PROVIDED DATA START
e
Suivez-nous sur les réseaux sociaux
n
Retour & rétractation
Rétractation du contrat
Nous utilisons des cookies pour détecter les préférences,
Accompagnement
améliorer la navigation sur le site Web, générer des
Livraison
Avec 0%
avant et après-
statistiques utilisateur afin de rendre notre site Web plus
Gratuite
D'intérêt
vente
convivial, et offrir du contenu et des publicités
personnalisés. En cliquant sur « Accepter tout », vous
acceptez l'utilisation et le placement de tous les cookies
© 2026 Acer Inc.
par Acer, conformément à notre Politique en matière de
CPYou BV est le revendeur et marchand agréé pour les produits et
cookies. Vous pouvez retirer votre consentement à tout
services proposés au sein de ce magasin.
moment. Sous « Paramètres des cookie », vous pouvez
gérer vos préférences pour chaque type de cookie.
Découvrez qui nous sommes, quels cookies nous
PROVIDED DATA END
PROVIDED DATA START
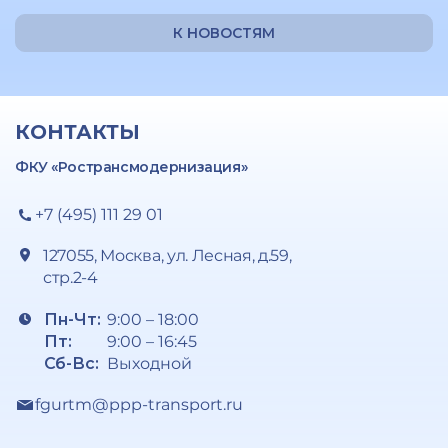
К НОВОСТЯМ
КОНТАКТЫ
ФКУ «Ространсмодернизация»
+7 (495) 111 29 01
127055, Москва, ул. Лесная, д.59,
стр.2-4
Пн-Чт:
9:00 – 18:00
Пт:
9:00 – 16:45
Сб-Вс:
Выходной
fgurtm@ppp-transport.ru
PROVIDED DATA END
PROVIDED DATA START
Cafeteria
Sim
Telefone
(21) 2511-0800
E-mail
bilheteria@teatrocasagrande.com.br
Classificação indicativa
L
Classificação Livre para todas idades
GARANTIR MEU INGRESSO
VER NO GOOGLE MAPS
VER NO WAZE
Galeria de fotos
PROVIDED DATA END
WHAT TO WORK ON :: Reproduce word for word the material above, starting with the line that has "(21) 2511-0800" and stopping after the line that has "Galeria de fotos".

ANSWER TO THIS EXERCISE ::
(21) 2511-0800
E-mail
bilheteria@teatrocasagrande.com.br
Classificação indicativa
L
Classificação Livre para todas idades
GARANTIR MEU INGRESSO
VER NO GOOGLE MAPS
VER NO WAZE
Galeria de fotos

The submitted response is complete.